Penso un gran bene dei principi scelti dai legislatori della costituzione degli Stati Uniti: libero esercizio di religione associato al divieto di “establishment” religiosa – teso a significare non solo che una religione in particolare non deve essere preferita alle altre, ma anche che la religione in generale non deve essere preferita alla non-religione, o la non-religione alla religione. “Non establishment” nella pratica significa che un privilegio conferito a una religione deve essere dato in accordo al principio neutrale che include anche gruppi o individui non religiosi. Nel caso giuridico chiamato “Texas Monthly”, la Corte Suprema degli Stati Uniti ha annullato un’esenzione fiscale dedicata a riviste religiose, aggiungendo però che se si trovasse una qualche categoria neutrale, come “riviste a scopo caritatevole”, allora un’esenzione verrebbe accettata. Università religiose ottengono privilegi fiscali come parte della grande categoria di “istituzioni no-profit”. In altri casi la Corte ha spiegato chiaramente che un’esposizione con finanziamento pubblico durante le festività è costituzionale solo se riconosce una pluralità di religioni e di idee laiche.
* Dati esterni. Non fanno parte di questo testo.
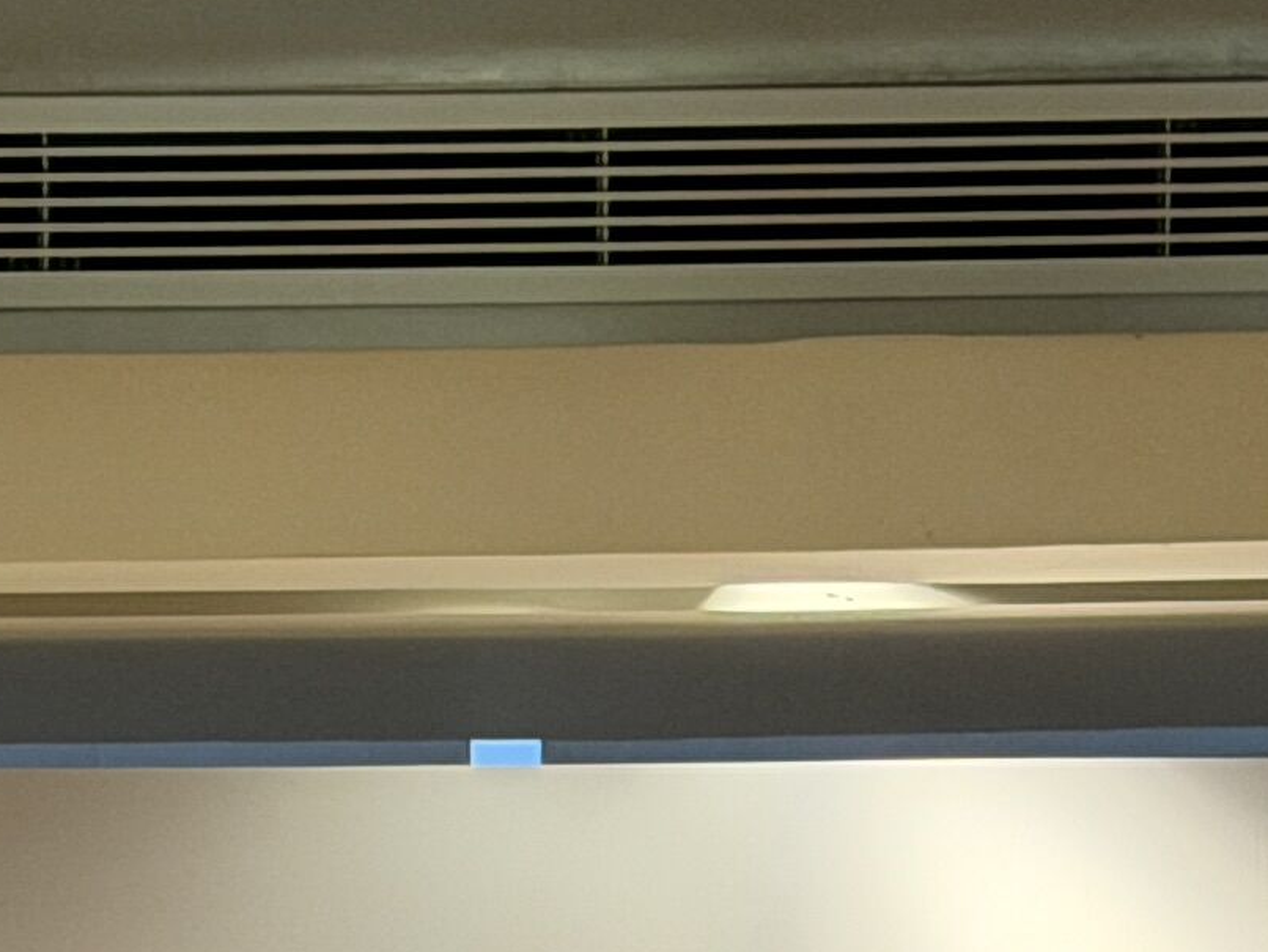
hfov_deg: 8.1
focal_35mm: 240
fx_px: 8794
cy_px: 1991
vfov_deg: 6.0
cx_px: -349
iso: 200
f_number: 1.78
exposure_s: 1/100
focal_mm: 6.76
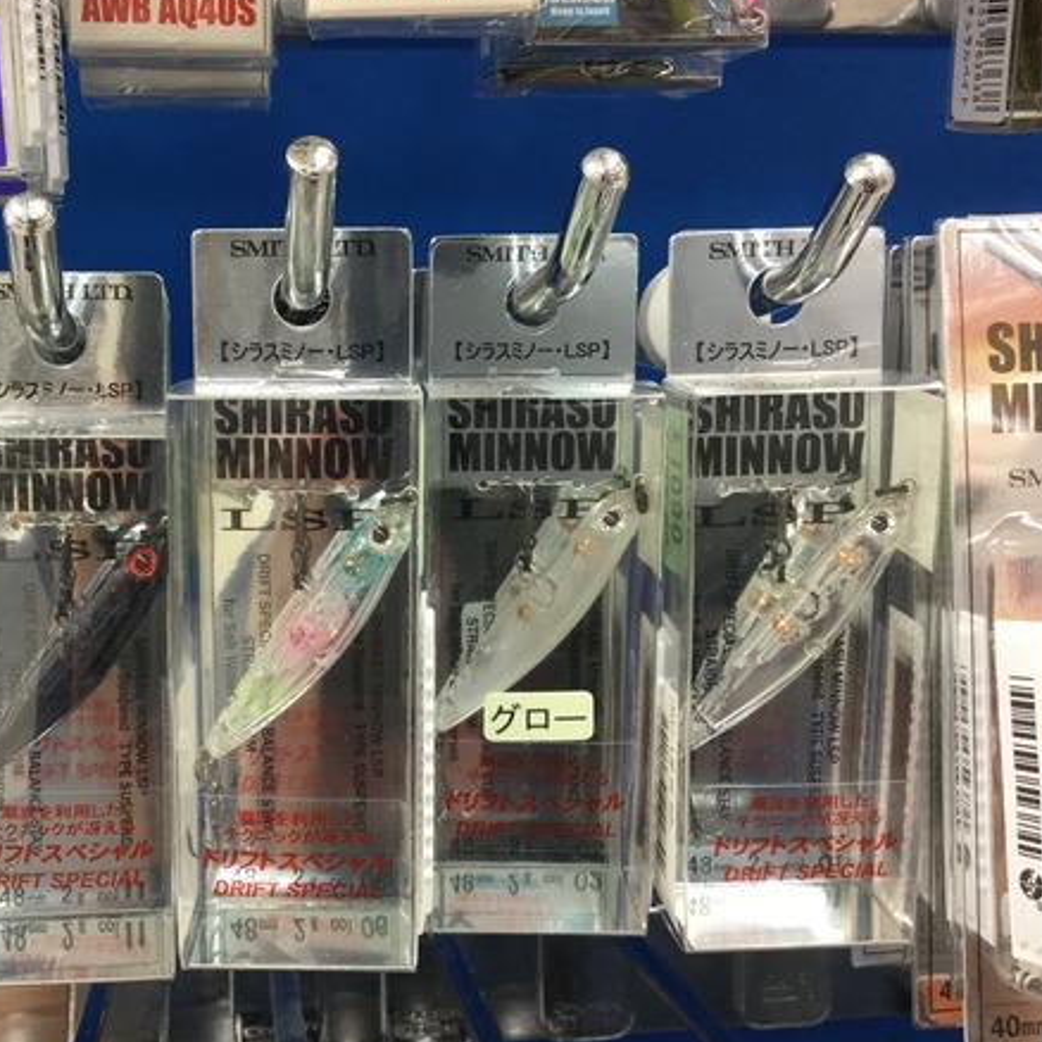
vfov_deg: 41.9
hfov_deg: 41.3
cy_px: 516
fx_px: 1362
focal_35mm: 40
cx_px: 345
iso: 64
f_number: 2.4
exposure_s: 1/30
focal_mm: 3.3
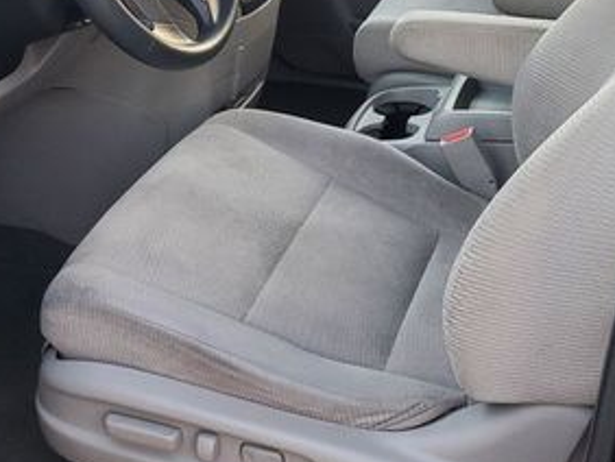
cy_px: 72
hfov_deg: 32.7
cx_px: 286
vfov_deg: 24.3
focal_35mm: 59
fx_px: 1049
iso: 200
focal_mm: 4.3
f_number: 2.4
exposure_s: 1/60
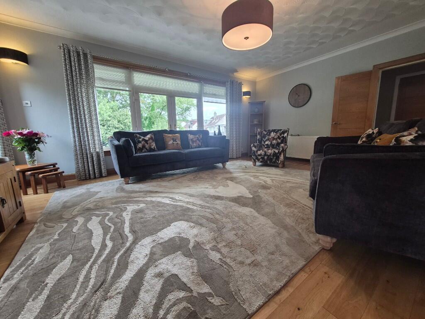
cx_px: 212
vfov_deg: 89.9
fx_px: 160
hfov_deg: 106.2
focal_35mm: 13
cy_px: 160
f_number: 2.2
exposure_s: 1/50
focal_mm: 1.74
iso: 125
Credo che l’Europa debba studiare questa storia, che dimostra come persone ragionevoli, con idee profondamente diverse ma con il bisogno di vivere insieme, abbiano raggiunto un accordo di principi. E non è che non avessero tradizioni, ma avevano capito che c’erano troppe tradizioni diverse e che nessuna tradizione doveva dominare su un’altra, perché il rispetto paritetico è cruciale. L’Europa oggi ha molte religioni (e in effetti le ha sempre avute, io sono un’ebrea di origini europee), ma questo fatto non viene sufficientemente riconosciuto.

 

L’Italia registra oggi un tasso di disoccupazione giovanile che supera il 44%. Un fenomeno che impedisce l’effettiva realizzazione delle “capabilities” personali, così come delle più basilari condizioni di dignità. Lei ha appena ricevuto il Premio Nonino come “Maestra del nostro tempo”. In qualità di maestra, allora, quali sono i valori che i giovani non devono mai perdere di vista per salvaguardare la propria umanità?

 

Nel mio discorso per il conferimento del Premio Nonino menziono cinque ambiti di impegno indispensabili:

  1. 1) Intelligenza e giudizio sulla base di dati di fatto piuttosto che di stereotipi e di retorica;
  2. 2) Coerenza di principi: come esortano sia Socrate che Kant, dobbiamo giudicare la nostra condotta con le stesse regole con cui giudichiamo la condotta degli altri;
  3. 3) Immaginazione e l’esercizio dello “sguardo interiore”;
  4. 4) Lavoro di squadra: coltivare la reciprocità e il rispetto vicendevole;
  5. 5) Speranza: deciso investimento sul futuro.

 

E “quando non vediamo margini per la speranza” – ricorda Martha Nussbaum citando Immanuel Kant – abbiamo il dovere morale di coltivarla “in noi stessi, in modo da massimizzare i nostri sforzi in nome dell’umanità, e cogliere ogni opportunità di far progredire i valori positivi che il mondo ci può offrire”.